The ‘National risk assessment of money laundering and terrorist financing 2020’ analysis, compiled by the UK Treasury and Home Office and released this month, finds it leading the pack of countries washing dirty money in Britain.
Pakistan has been funneling terror funds into the UK, according to Britain’s investigation.
The report illustrates how the United Kingdom has become a hub for Pakistan’s dirty money and how criminals and terrorists exploit the loopholes in the British financial system.
In page 35, there is a section on Pakistan. It describes how the UK’s close economic links with Pakistan is hurting the country.
The report says the economic links are enabling the transfer of illicit funds in disguise – that’s the code for black money.
The British report said Pakistan criminals are using the routes to buy high-value assets like real estate, precious gems and jewellery to launder money.

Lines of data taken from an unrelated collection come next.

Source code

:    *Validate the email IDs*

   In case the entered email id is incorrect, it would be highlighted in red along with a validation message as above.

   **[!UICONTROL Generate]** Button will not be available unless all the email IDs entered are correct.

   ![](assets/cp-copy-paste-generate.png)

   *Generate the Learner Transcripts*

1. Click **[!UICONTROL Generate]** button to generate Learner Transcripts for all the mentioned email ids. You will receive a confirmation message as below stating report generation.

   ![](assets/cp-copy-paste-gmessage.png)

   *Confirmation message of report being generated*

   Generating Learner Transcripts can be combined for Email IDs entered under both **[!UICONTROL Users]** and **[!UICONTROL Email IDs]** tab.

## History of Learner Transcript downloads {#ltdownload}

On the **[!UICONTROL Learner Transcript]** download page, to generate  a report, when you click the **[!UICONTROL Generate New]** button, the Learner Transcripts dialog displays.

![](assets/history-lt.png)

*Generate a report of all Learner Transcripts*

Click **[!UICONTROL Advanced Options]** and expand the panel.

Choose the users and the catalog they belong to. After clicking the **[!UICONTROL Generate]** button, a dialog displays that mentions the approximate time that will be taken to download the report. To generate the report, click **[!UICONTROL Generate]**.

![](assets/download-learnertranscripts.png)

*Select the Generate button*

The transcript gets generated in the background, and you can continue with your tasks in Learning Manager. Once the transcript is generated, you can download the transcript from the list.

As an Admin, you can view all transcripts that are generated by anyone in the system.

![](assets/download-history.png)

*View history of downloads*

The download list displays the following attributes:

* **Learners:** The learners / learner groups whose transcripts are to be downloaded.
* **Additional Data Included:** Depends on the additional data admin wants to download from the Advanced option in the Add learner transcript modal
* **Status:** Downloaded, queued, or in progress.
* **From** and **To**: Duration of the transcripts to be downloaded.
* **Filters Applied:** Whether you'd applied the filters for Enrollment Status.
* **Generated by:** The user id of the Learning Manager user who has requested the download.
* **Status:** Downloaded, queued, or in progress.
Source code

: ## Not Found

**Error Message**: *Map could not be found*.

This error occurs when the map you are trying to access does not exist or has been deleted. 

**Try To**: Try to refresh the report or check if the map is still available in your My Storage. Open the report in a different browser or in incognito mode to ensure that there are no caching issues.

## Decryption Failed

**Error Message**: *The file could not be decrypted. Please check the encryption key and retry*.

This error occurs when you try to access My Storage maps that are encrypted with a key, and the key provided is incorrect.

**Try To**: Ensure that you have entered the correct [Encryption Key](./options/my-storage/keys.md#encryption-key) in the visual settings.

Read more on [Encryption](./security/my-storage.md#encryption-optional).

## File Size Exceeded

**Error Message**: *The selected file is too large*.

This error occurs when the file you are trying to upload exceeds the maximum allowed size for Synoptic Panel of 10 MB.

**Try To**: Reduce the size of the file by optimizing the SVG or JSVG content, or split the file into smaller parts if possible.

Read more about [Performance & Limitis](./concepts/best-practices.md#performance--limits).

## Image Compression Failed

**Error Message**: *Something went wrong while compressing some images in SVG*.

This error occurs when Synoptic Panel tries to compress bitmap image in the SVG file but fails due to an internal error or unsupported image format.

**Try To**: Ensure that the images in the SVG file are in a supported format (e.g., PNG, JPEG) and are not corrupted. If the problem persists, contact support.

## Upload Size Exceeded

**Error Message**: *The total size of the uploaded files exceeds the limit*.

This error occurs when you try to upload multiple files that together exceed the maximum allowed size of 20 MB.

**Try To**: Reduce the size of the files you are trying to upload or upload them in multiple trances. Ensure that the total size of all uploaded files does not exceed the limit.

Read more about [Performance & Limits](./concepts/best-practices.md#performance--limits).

The report says these are proceeds from corruption and drug trafficking as criminals siphon dirty money into the UK then they buy assets like jewels and property turning the illicit cash into legitimate assets.
Pakistanis are, however, not the only ones. The report names other countries and regions like China, Hong Kong, and the UAE.
The report shows how the UK’s financial system is flawed as it helps those with black money.
The biggest problem is how cash is transferred. In the UK, money remittance and foreign exchange shops on the streets especially in areas with a higher number of immigrants.
Immigrants use these shops to send money home but, some shops reportedly also facilitate drug trade and violent crime.
Background checks for fund transfers is non-existent, according to one claim these shops “rarely ask for proof of address and source of funds”.